Think about it. What happens in a racing movie? Let’s take “Days Of Thunder” as a sad, yet true to form example of the genre. It breaks down like this: A young up and coming racer, Cole Trickle (played by a block of wood shaped like Tom Cruise) has his sights set of fame and glory and victory on the NASCAR circuit. He comes from our of nowhere, upsets the established good ol’boys, shows definite talent, nearly dies in a spectacular crash, woos a neurosurgeon (played, unbelievably, by Nicole Kidman), overcomes, in order, the derision of the good ol’boys, the devastating trauma of his physics-defying crash, the reticence of Mz. Kidman to have sex with a Scientologist, and COMES FROM BEHIND TO WIN THE BIG RACE!!!!!
What a surprise …
See, that’s the problem with all racing movies (and rock movies). You know the protagonist is going to win, against all odd, just like you know the plucky up and coming singer/songwriter is going to be a big hit. Yeah, I know, Steve McQueen came in second in Le Mans (which is a pretty good film, all in all), but he took one for the team to get a victory.
That’s why real life, and real life racing is so much more interesting than any work of fiction: You never know the outcome.
Think of it. How many times have you watched a race, a given driver way in the lead, and something happens on the last lap (or late in the race) and he goes down to defeat? I can’t even count the times, at this point in my life – although when Nigel Mansell konked out two corners from the end of the Canadian GP because he was too busy waving to the crowd to not stall the car springs to mind as a particularly funny example.
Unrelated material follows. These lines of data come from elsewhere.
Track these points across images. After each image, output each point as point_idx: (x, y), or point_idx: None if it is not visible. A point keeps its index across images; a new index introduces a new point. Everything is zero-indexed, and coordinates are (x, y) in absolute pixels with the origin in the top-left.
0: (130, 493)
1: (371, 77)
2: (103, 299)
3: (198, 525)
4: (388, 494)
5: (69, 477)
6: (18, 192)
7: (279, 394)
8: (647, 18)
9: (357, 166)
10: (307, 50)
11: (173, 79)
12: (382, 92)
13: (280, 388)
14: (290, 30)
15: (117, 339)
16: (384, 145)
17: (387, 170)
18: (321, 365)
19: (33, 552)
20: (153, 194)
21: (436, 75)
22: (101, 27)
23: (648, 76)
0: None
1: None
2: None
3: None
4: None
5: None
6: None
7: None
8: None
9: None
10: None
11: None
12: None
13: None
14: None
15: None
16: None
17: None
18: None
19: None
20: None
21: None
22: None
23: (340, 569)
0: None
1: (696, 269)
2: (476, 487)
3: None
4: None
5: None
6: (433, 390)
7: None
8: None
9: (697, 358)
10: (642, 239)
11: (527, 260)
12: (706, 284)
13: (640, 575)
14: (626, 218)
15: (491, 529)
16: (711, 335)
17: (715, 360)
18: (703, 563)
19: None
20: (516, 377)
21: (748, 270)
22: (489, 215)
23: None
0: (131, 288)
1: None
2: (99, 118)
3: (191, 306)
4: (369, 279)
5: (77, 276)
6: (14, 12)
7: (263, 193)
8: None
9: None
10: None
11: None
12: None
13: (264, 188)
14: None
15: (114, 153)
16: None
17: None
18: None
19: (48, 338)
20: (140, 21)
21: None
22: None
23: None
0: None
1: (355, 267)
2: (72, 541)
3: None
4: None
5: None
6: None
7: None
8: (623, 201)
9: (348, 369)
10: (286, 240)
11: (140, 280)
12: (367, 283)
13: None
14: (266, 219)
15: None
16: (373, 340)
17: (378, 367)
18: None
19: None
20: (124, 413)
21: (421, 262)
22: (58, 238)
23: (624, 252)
So that is the background milieu that Michael Mann steps into with his (rumored everywhere) upcoming Le Mans movie. Now, Mann definitely does have the chops, there’s no denying that. “Heat” was a very well done movie. Hell he was able to keep Al Pacino in check for 80% of that flick, which is no small achievement. But he’s walking into a subject that is not fiction, not that far in the past and not lacking for documentation.
What will this film tell us that hasn’t already been covered? There are literally tons of books and magazine articles about Ford’s decision to take on Ferrari at Le Mans (and I already own most of them) and on top of that, we know the outcome: Ford won. Oh, I’m sorry, I should have given you a spoiler alert, shouldn’t I?
Sure, sure, you might be able to throw in some back at the factory drama. I, for one, would have loved to seen the look on Henry Ford II’s face when Enzo told him to get packing, the merger is off. Now that I think about it, if Mann were in fact to cover this, just think about all the shades of purple modern computer graphics could turn an actors face.
And speaking of actors, Brad Pitt? Seriously? Who the hell would he play? Look, the guys got talent and not just looks. He was spot on perfect as Tyler Durden and can have great comedic timing … but I don’t recall anyone that pretty racing cars back then. Of the major players, drivers, engineers, team owners, none of them look even close to Pitt … seriously, who? Lee Iacocca?
Of course, by predilection and grousing aside, if this gets out of the gate and gets made, it will probably be a hit (especially if the Pitt rumors turn out to be true). Hell, “Days Of Thunder” was a hit and people within NASCAR still refer to it in positive terms.
I guess there can be a positive upside to all this. If it gets made, and people go see it, it will get them interested in racing. Which means that, after it all boils down, some people might get a better understanding of cars and driving and things might get better out there for us gearheads.